PROVIDED INFORMATION |
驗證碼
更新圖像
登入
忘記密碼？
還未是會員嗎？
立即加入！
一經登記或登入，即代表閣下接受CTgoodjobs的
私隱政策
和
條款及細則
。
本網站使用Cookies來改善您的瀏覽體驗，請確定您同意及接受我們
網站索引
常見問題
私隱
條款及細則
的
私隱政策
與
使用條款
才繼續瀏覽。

...

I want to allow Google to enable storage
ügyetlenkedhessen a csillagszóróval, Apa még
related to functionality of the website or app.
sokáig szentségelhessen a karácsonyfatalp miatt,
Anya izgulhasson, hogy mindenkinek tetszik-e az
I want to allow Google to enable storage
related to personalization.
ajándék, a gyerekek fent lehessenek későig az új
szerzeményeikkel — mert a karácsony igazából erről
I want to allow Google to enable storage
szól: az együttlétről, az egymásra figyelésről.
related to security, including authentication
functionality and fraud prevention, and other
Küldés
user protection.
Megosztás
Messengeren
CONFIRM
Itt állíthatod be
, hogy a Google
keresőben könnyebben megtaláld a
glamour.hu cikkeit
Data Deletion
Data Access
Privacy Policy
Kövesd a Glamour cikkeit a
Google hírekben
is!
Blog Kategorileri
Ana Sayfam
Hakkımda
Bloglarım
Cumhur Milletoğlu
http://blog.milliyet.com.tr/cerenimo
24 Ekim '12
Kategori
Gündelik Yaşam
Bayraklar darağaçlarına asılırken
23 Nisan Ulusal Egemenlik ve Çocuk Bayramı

---

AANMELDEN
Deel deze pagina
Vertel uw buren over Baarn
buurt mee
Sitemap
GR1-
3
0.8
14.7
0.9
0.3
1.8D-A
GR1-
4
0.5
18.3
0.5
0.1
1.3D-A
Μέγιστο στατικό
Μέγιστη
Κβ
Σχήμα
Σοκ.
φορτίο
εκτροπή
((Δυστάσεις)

EXERCISE BRIEF |
Return each line from the items above that contains the word "cikkeit".

ANSWER AREA |
glamour.hu cikkeit
Kövesd a Glamour cikkeit a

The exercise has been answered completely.